De todas maneras, ya que la Policía no ha tenido valor para hacer que los orteguistas reprogramen su manifestación, los organismos de la sociedad civil han hecho bien al no dejarse intimidar y mantener su convocatoria cívica y democrática para el sábado a las 9:00 de la mañana, en el lugar antes mencionado.
El derecho a la manifestación pública es un componente esencial de la democracia, tan importante como el voto secreto o la libertad de expresión y por lo tanto los ciudadanos y las organizaciones que los representan no deben renunciar a ejercerlo bajo ninguna circunstancia. El rasgo constitutivo de la democracia es el disenso, no el consenso y mucho menos el sometimiento, por lo tanto el ejercicio del derecho a protestar es indispensable para que los ciudadanos puedan expresar sus discrepancias y cuestionar públicamente el ejercicio del poder.
La ciudadanía democrática no debe renunciar ni dejarse arrebatar el derecho a protestar contra la candidatura de Daniel Ortega a otra reelección presidencial, la cual, es necesario repetirlo, es absolutamente ilegal e ilegítima y constituye una grave amenaza contra la seguridad y la paz de Nicaragua.
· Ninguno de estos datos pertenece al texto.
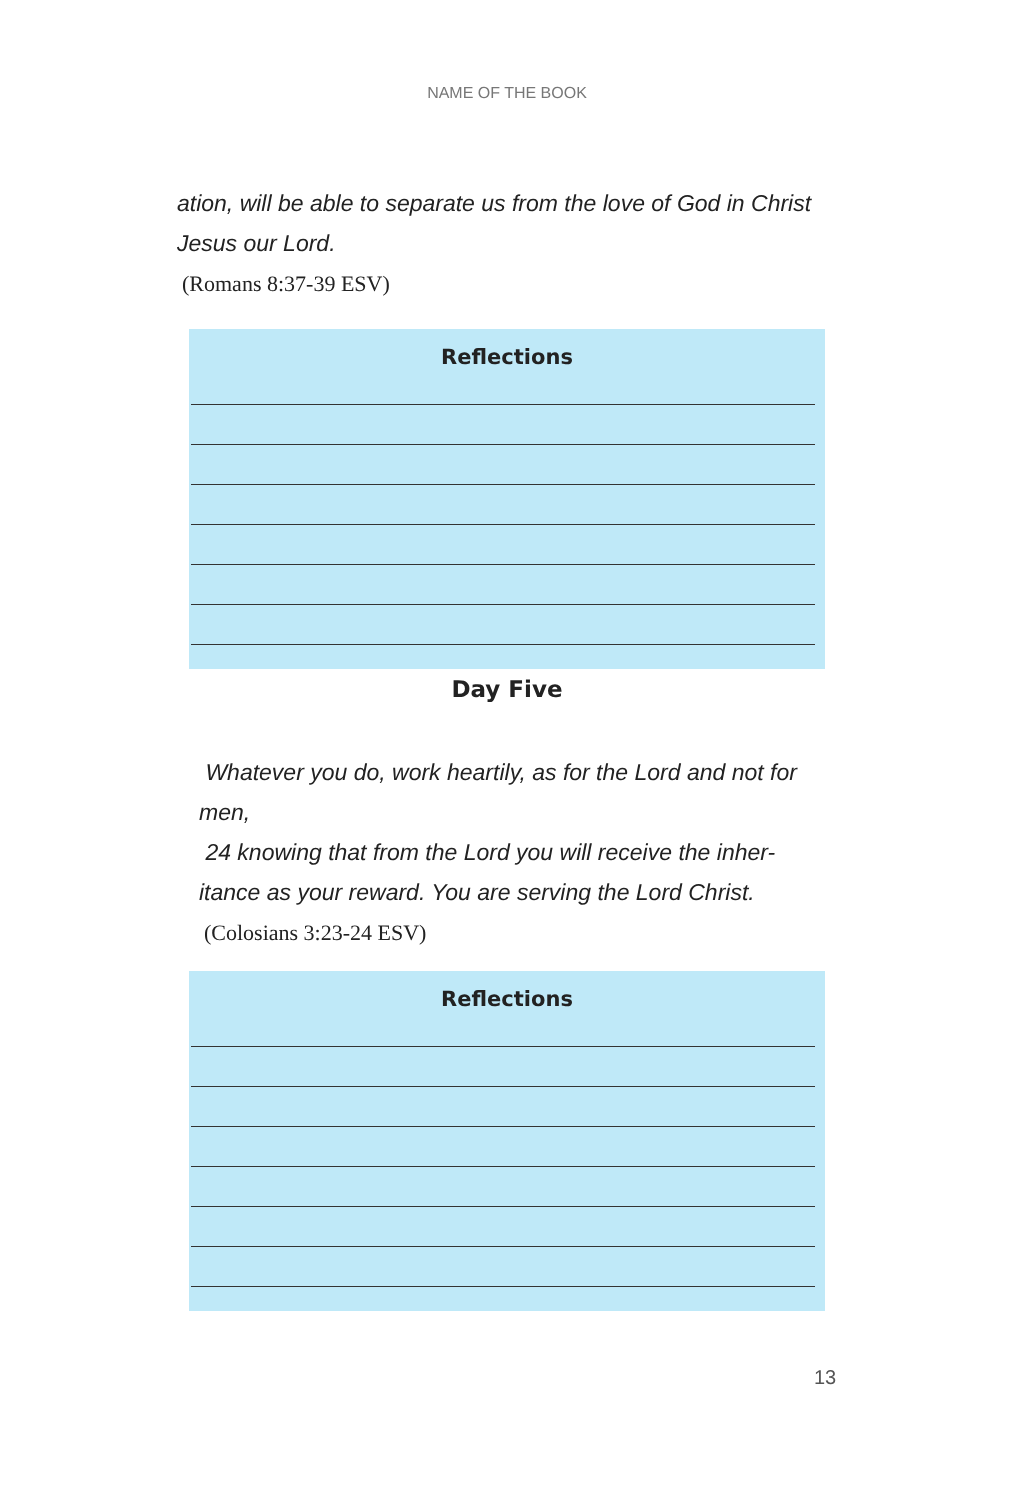NAME OF THE BOOK
ation, will be able to separate us from the love of God in Christ Jesus our Lord.
(Romans 8:37-39 ESV)
Reflections
Day Five
Whatever you do, work heartily, as for the Lord and not for men,
24 knowing that from the Lord you will receive the inher-itance as your reward. You are serving the Lord Christ.
(Colosians 3:23-24 ESV)
Reflections
13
La experiencia histórica demuestra que cuando se renuncia al derecho a protestar, por indolencia o por temor a los poderes autoritarios, inevitablemente sucumben o desaparecen todos los demás derechos y garantías, que pertenecen a los ciudadanos por su propia condición de personas y están consagrados y protegidos en la Constitución nacional y en los documentos jurídicos sobre derechos humanos.
Los ciudadanos no sólo votan y deciden en las urnas electorales, en el momento de ejercer el sufragio, cuando las elecciones son libres, justas y transparentes. También votan con los pies, cuando se van al extranjero porque en su país no tienen oportunidad ni libertad para alcanzar sus metas. Y votan y deciden en las calles, manifestándose públicamente para patentizar una legítima protesta —como será el caso de la marcha del próximo sábado en Managua—, o para quitar del poder a gobernantes autoritarios y corruptos como está ocurriendo actualmente en los países del Medio Oriente y África del Norte.